### [Required work]
Whenever the word "APERTURE" appears in a line of the data below, copy that line.

### [Entries provided]
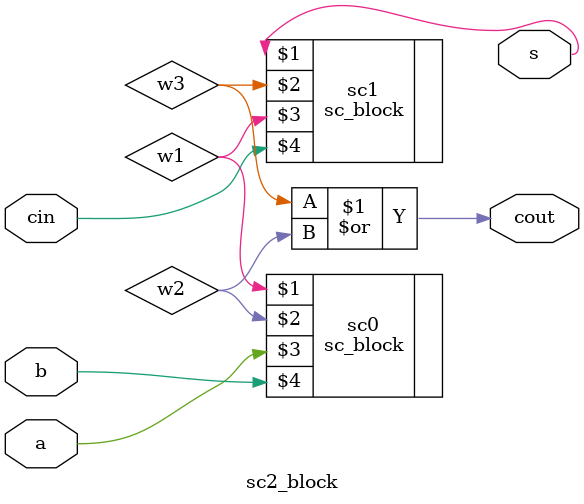
<source format=v>
module sc2_block(s, cout, a, b, cin);
    output s, cout;
    input a, b, cin;
    wire w1, w2, w3;

    // using module sc_block
    sc_block sc0(w1, w2, a, b);
    sc_block sc1(s, w3, w1, cin);

    // "cout" output is the OR of the two sc_block outputs w3 and w2
    or o1(cout, w3, w2);

endmodule // sc2_block

</source>
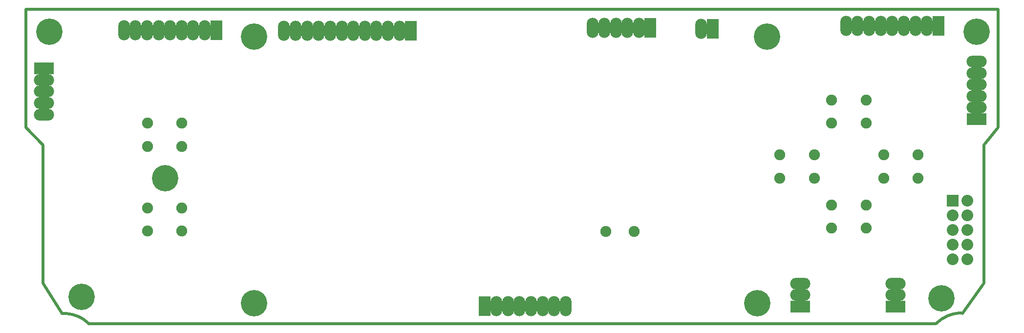
<source format=gbs>
G04 (created by PCBNEW-RS274X (2010-05-05 BZR 2356)-stable) date 10/12/2010 12:30:38 p.m.*
G01*
G70*
G90*
%MOIN*%
G04 Gerber Fmt 3.4, Leading zero omitted, Abs format*
%FSLAX34Y34*%
G04 APERTURE LIST*
%ADD10C,0.006000*%
%ADD11C,0.019700*%
%ADD12O,0.079100X0.138100*%
%ADD13R,0.079100X0.138100*%
%ADD14O,0.138100X0.079100*%
%ADD15R,0.138100X0.079100*%
%ADD16C,0.075000*%
%ADD17C,0.180000*%
%ADD18R,0.080000X0.080000*%
%ADD19C,0.080000*%
G04 APERTURE END LIST*
G54D10*
G54D11*
X16167Y-33349D02*
X16013Y-33209D01*
X15848Y-33083D01*
X15672Y-32972D01*
X15487Y-32876D01*
X15295Y-32797D01*
X15096Y-32736D01*
X14893Y-32691D01*
X14687Y-32665D01*
X14480Y-32657D01*
X14397Y-32658D01*
X75802Y-32654D02*
X75595Y-32656D01*
X75387Y-32676D01*
X75183Y-32714D01*
X74982Y-32769D01*
X74787Y-32842D01*
X74599Y-32932D01*
X74419Y-33038D01*
X74250Y-33159D01*
X74092Y-33294D01*
X74017Y-33366D01*
X16181Y-33366D02*
X73986Y-33366D01*
X78248Y-11909D02*
X11909Y-11909D01*
X13091Y-30610D02*
X14390Y-32657D01*
X77264Y-30610D02*
X75807Y-32657D01*
X77264Y-21161D02*
X77264Y-30610D01*
X78248Y-19980D02*
X77264Y-21161D01*
X13091Y-21161D02*
X13091Y-30610D01*
X11909Y-19980D02*
X13091Y-21161D01*
X11909Y-11909D02*
X11909Y-19980D01*
X78248Y-11909D02*
X78248Y-19980D01*
G54D12*
X44804Y-32165D03*
X44017Y-32165D03*
G54D13*
X43229Y-32165D03*
G54D12*
X45591Y-32165D03*
X46379Y-32165D03*
X47166Y-32165D03*
X47953Y-32165D03*
X48740Y-32165D03*
G54D14*
X71260Y-30630D03*
X71260Y-31417D03*
G54D15*
X71260Y-32205D03*
G54D14*
X64763Y-30630D03*
X64763Y-31417D03*
G54D15*
X64763Y-32205D03*
G54D12*
X57992Y-13228D03*
G54D13*
X58780Y-13228D03*
G54D16*
X66890Y-26850D03*
X66890Y-25276D03*
X69252Y-26850D03*
X69252Y-25276D03*
X70431Y-23425D03*
X70431Y-21851D03*
X72793Y-23425D03*
X72793Y-21851D03*
X66890Y-19684D03*
X66890Y-18110D03*
X69252Y-19684D03*
X69252Y-18110D03*
G54D12*
X36614Y-13386D03*
X37402Y-13386D03*
G54D13*
X38189Y-13386D03*
G54D12*
X35827Y-13386D03*
X35039Y-13386D03*
X34252Y-13386D03*
X33465Y-13386D03*
X32677Y-13386D03*
X31890Y-13386D03*
X31102Y-13386D03*
X30315Y-13386D03*
X29528Y-13386D03*
X23326Y-13347D03*
X24113Y-13347D03*
G54D13*
X24901Y-13347D03*
G54D12*
X22539Y-13347D03*
X21751Y-13347D03*
X20964Y-13347D03*
X20177Y-13347D03*
X19390Y-13347D03*
X18602Y-13347D03*
X72598Y-13031D03*
X73385Y-13031D03*
G54D13*
X74173Y-13031D03*
G54D12*
X71811Y-13031D03*
X71023Y-13031D03*
X70236Y-13031D03*
X69449Y-13031D03*
X68662Y-13031D03*
X67874Y-13031D03*
G54D14*
X76772Y-17835D03*
X76772Y-18622D03*
G54D15*
X76772Y-19410D03*
G54D14*
X76772Y-17048D03*
X76772Y-16260D03*
X76772Y-15473D03*
G54D12*
X52952Y-13189D03*
X53739Y-13189D03*
G54D13*
X54527Y-13189D03*
G54D12*
X52165Y-13189D03*
X51377Y-13189D03*
X50590Y-13189D03*
G54D14*
X13150Y-17520D03*
X13150Y-16733D03*
G54D15*
X13150Y-15945D03*
G54D14*
X13150Y-18307D03*
X13150Y-19095D03*
G54D17*
X61811Y-31969D03*
X62480Y-13780D03*
X27480Y-31969D03*
X27480Y-13780D03*
X21417Y-23425D03*
G54D18*
X75150Y-24988D03*
G54D19*
X76150Y-24988D03*
X75150Y-25988D03*
X76150Y-25988D03*
X75150Y-26988D03*
X76150Y-26988D03*
X75150Y-27988D03*
X76150Y-27988D03*
X75150Y-28988D03*
X76150Y-28988D03*
G54D17*
X76772Y-13425D03*
X74370Y-31653D03*
X13504Y-13425D03*
X15709Y-31535D03*
G54D16*
X63346Y-23425D03*
X63346Y-21851D03*
X65708Y-23425D03*
X65708Y-21851D03*
X20197Y-21259D03*
X20197Y-19685D03*
X22559Y-21259D03*
X22559Y-19685D03*
X20197Y-27047D03*
X20197Y-25473D03*
X22559Y-27047D03*
X22559Y-25473D03*
X53402Y-27086D03*
X51480Y-27086D03*
M02*

</source>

### [Response area]
G04 APERTURE LIST*
G04 APERTURE END LIST*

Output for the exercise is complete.